Her eyes glittered with emotion. “There are worse things than dying.”
She dropped her gaze for a moment.
“The jury will need to understand what that means, Ms. Armone.”
Jax’s gut tightened at hearing her called that. He rubbed at the back of his neck. Sweat had popped out on his skin.
“He punished me severely for forcing him to kill an old friend.”
Jax drew slightly away from the screen.
“Punished you how?”
“He withheld food. Water. Kept me shackled naked in my room for days with the lights off and the blinds closed tight. Once he felt I had been sufficiently punished for trying to run away, he removed the shackle and told me he had decided on new rules.”

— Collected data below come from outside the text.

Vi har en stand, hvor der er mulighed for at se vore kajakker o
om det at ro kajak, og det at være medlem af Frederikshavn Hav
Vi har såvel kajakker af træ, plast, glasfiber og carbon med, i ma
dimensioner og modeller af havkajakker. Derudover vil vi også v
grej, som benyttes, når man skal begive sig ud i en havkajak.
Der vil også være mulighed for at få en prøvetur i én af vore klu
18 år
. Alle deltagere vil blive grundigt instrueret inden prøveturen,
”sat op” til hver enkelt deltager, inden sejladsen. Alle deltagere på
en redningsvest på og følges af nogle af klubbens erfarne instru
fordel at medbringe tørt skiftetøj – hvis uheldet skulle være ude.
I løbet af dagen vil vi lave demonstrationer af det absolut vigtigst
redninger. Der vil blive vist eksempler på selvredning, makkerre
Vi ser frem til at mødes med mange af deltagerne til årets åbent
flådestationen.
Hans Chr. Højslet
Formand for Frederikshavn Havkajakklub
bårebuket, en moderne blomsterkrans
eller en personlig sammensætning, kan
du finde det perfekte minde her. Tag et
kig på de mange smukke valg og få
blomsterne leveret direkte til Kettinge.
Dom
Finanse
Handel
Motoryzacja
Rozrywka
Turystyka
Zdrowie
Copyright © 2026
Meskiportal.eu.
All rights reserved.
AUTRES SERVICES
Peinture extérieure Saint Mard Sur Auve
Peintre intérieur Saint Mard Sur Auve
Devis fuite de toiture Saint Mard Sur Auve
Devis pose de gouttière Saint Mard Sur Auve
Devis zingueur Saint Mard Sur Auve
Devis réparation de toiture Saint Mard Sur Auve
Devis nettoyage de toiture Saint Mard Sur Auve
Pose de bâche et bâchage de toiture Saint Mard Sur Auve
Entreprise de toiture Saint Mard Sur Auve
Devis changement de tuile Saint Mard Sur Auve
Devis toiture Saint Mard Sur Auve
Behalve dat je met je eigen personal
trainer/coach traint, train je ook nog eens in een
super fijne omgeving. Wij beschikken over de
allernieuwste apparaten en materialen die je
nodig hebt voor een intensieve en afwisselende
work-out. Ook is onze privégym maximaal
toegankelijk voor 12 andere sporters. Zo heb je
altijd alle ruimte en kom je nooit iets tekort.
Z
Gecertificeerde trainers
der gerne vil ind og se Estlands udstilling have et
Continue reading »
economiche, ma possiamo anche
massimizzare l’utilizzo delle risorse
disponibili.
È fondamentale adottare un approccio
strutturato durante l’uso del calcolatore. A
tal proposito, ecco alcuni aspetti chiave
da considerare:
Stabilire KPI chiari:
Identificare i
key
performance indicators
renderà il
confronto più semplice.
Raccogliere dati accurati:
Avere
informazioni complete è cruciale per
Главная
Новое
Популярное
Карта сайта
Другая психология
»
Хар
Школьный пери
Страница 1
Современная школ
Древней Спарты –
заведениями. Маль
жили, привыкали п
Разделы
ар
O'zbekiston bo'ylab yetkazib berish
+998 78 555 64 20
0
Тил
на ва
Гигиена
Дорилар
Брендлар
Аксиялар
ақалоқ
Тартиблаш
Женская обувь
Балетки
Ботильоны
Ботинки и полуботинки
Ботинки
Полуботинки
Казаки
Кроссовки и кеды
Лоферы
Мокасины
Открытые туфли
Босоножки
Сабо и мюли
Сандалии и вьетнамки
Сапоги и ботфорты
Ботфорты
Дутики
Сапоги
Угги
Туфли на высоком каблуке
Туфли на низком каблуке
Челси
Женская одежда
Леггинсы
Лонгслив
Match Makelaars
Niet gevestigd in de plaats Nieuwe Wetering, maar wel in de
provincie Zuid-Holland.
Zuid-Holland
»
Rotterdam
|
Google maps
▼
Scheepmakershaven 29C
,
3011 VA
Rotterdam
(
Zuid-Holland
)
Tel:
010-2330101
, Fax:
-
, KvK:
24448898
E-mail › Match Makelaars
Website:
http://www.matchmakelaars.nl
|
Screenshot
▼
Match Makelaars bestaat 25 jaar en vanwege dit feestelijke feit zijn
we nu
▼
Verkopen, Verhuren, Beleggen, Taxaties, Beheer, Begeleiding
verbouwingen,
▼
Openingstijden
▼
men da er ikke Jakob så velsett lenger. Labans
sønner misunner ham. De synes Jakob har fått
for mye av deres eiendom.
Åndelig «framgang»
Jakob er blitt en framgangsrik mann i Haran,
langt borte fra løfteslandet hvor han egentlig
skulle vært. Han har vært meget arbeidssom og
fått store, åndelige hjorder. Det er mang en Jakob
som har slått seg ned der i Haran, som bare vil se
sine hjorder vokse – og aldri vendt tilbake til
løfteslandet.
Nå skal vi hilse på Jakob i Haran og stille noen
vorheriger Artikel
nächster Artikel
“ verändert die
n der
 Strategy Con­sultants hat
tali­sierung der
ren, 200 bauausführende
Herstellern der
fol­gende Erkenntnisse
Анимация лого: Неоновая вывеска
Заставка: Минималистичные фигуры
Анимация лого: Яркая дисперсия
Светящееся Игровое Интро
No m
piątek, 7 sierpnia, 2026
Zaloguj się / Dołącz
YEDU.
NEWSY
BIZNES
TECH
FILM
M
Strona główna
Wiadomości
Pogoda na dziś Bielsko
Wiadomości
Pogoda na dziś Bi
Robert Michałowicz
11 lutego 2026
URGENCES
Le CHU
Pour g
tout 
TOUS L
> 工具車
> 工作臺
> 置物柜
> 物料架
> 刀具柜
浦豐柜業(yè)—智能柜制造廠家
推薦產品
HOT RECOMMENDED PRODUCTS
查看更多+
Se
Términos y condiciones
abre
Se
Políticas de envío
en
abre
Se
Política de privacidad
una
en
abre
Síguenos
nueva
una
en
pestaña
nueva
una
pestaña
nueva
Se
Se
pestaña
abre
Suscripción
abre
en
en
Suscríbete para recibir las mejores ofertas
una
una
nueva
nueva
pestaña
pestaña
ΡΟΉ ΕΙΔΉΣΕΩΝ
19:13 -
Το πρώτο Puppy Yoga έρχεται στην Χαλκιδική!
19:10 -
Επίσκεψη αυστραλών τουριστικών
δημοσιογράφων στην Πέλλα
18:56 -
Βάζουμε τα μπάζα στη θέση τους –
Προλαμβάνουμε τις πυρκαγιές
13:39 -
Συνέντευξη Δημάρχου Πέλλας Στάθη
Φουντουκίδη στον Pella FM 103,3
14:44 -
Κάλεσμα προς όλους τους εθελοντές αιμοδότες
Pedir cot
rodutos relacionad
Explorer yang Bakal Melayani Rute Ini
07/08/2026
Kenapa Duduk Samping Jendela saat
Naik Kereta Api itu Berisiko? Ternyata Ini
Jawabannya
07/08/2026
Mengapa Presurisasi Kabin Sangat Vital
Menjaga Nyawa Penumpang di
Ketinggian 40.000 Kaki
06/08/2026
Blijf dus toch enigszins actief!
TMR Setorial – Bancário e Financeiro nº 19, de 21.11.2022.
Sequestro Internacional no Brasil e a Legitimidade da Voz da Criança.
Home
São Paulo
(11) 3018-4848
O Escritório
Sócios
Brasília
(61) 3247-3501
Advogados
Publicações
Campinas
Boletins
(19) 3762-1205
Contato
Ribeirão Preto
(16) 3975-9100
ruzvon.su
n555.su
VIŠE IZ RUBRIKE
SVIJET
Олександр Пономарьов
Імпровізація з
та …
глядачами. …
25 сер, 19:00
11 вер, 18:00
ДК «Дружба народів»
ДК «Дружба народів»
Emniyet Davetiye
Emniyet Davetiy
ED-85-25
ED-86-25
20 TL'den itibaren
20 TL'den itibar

The silence throbbed for too many seconds.
Every muscle in Jax’s body had grown rigid with tension.
“He told me what to wear. Clothes, makeup. Ev
erything. How to walk. When to speak. When to eat. If I made a mistake, he...”
She stared at her hands as she went on. “He tortured me.”
Those three words stabbed deep into Jax. He wanted to push away from the table. To shut off the volume. But he had to keep listening. He had to know the rest.
“Sometimes he used a leather whip. The number of lashes I received was determined by the severity of my mistake. Did I say the wrong thing or wear the wrong perfume?
“Over the course of the next two years, I had a dislocated shoulder. A fractured arm. Two concussions and a series of burns.” Her breath caught, yet somehow she managed to go on. “There were other, more intimate methods of inflicting pain he utilized, depending upon my infraction.”
Jax stared at the face on the screen. It hurt to breathe. The crushing sensation against his chest was unbearable. Why hadn’t she told him any of this?
Why the hell hadn’t Holloway told him?
“Were you taken for medical attention?”
“His personal physician always came and attended to my injuries.” A single tear rolled past her lashes and slid down her cheek.
“This was a very painful time for you.”
“Yes.” She flinched. “But I never cried.”
She shook her head. “I would have died before I let him see my pain. He’d already taken my pride, my hopes and dreams. I wouldn’t allow him to have anything else.”
“On May 2 of last year, you witnessed one last travesty. Describe that event for the jury.”
“My father-in-law, Harrison Sr., came for his weekly visit. He and Harrison went to his study for the usual evening of cigars and scotch. I recognized an added layer of tension between the two.”
“Was there anyone else in the house?”
“Always. But Harrison had sent them outside. He and his father preferred complete privacy.”
“Did you overhear anything different this night?”
“I didn’t have to try and overhear this time. Mr. Armone asked me to join them. He told me to stand by the window so he could look at me as he and Harrison spoke. I was very uncomfortable. Harrison only laughed. I suppose he had bragged to his father about how he was punishing me.”